Assim, preconiza-se a aplicação, com carácter facultativo, do “sistema de contabilização pelo justo valor” aos instrumentos financeiros (primários e derivados)24 mas apenas relativamente às contas consolidadas, o que abrange um pequeno número de empresas.

Além disso, o art.º 4.º “Justo valor” do diploma ao definir as regras de determinação do “justo valor”, ressalva que no caso dos instrumentos financeiros não poderem ser mensurados de forma fiável (apelo à característica qualitativa da “fiabilidade”), devem ser avaliados de acordo com os critérios valorimétricos do POC, o que constitui um apelo ao princípio contabilístico “Do custo histórico”.

Esta é, efectivamente, uma questão recorrente, actual e futura, e que, de per se, justificaria um maior desenvolvimento que nos abstemos face ao objectivo deste trabalho.

Registamos, porém, que o tema terá de ser objecto de uma apreciação cuidadosa em termos da fiscalidade em sede de IRC e que mais à frente nos referiremos.

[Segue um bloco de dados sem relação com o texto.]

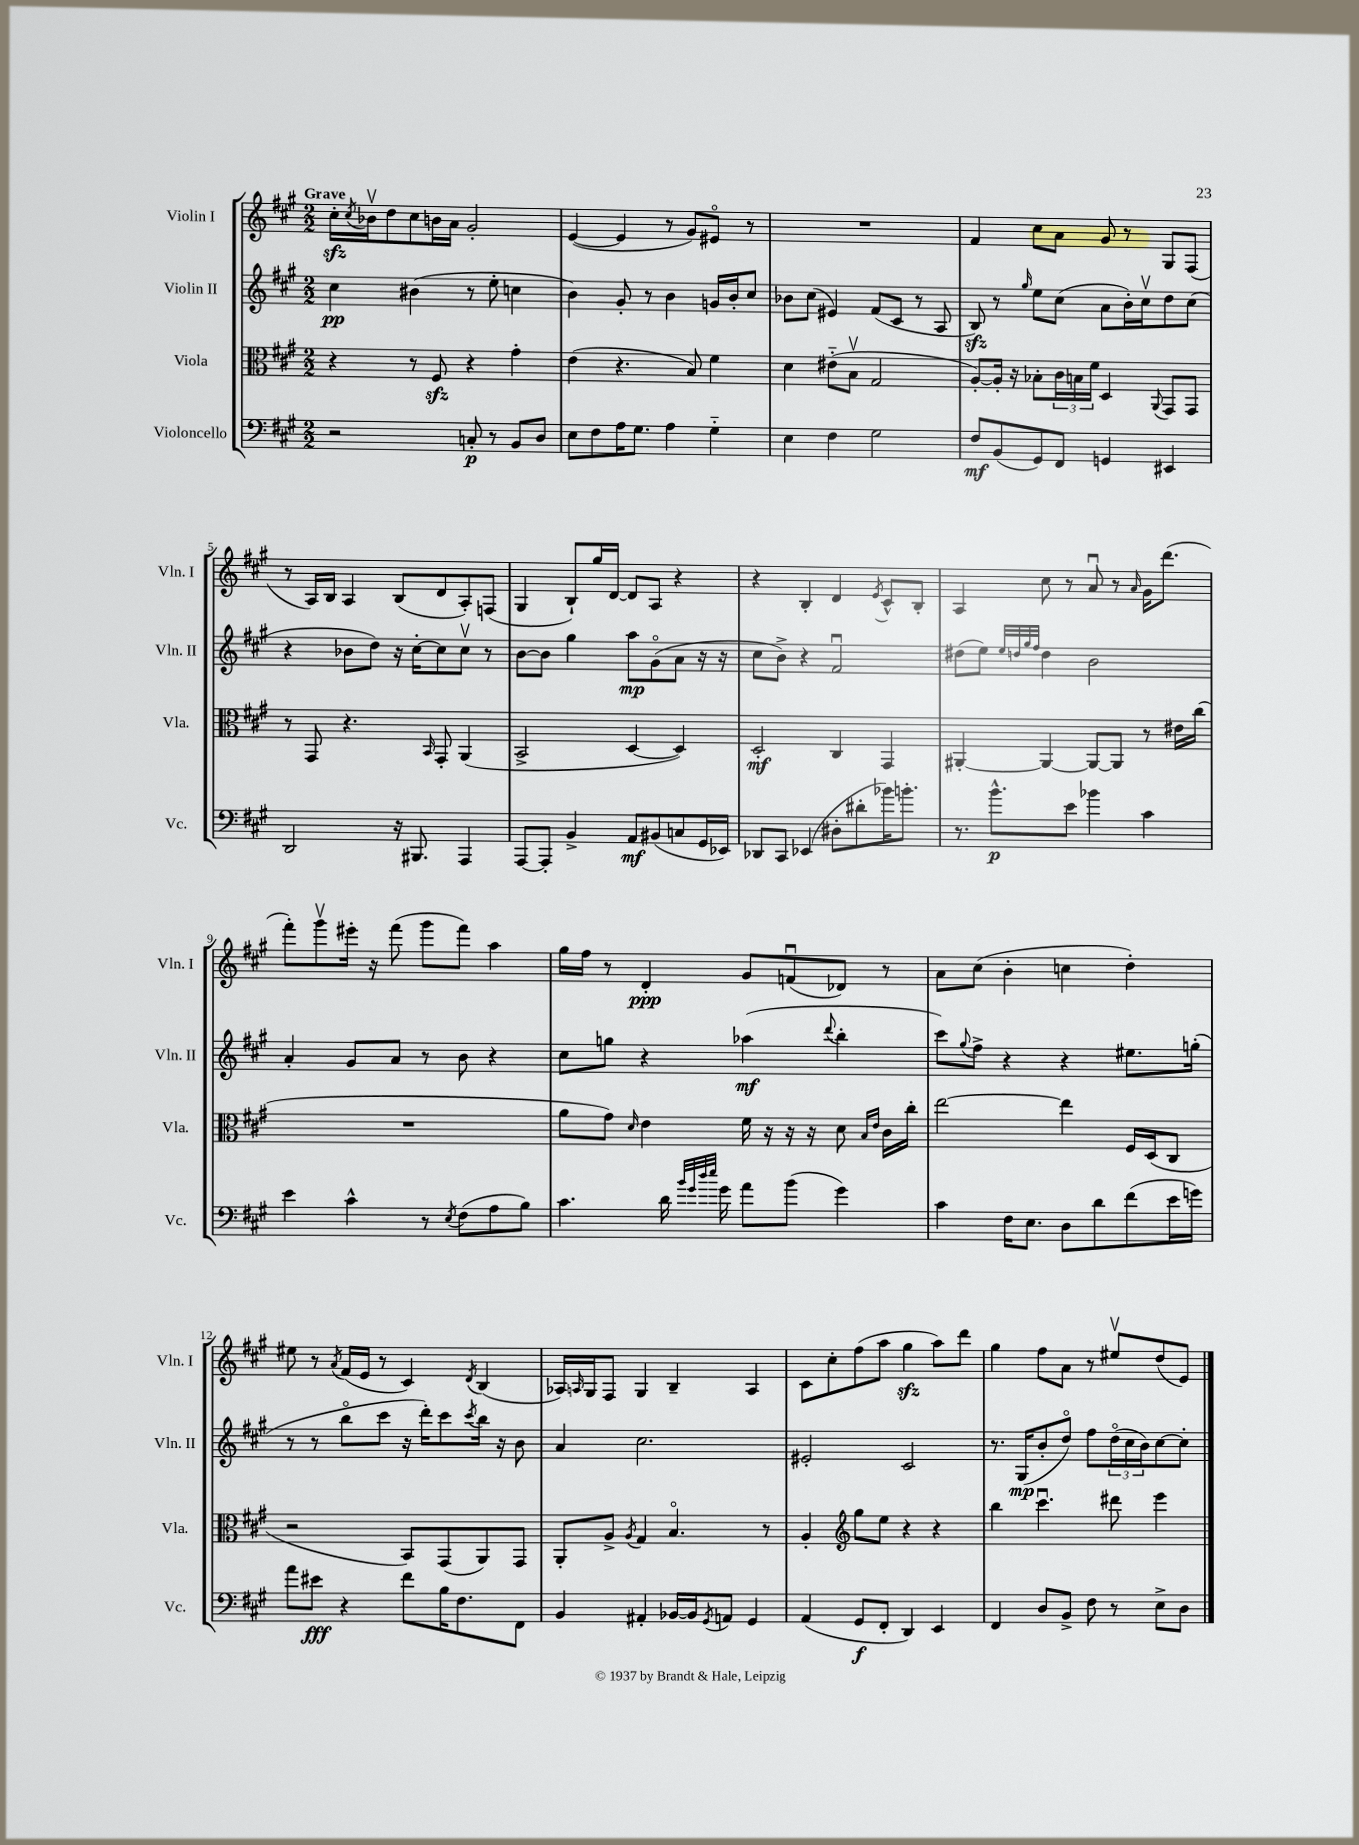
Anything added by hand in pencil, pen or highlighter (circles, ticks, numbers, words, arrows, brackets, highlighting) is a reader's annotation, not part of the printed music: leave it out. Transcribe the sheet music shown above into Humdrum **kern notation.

4. COMUNICAÇÃO COM(2003)726 DA UE

Na sequência da adopção das NIC/NIRF, a UE está a estudar os seus efeitos na fiscalidade das empresas, o que resultou na elaboração da Comunicação da Comissão ao Conselho, ao Parlamento Europeu e ao Comité Económico e Social Europeu – COM(2003)726, de 24 de Novembro de 2003 - sob o título “Um Mercado Interno sem Obstáculos em Matéria de Fiscalidade das Empresas – Realizações, Iniciativas em Curso e Desafios a Ultrapassar”, dividido nos seguintes capítulos:

1. Introdução;

2. Necessidade constante de adaptar a fiscalidade das empresas na UE;

3. Progressos efectuados no que respeita às medidas destinadas a lutar contra os obstáculos fiscais no mercado interno;

(15)

4. Progressos registados no que respeita à introdução de uma matéria colectável consolidada para as actividades das empresas a nível da UE;

5. Conclusão e prioridades para os próximos anos.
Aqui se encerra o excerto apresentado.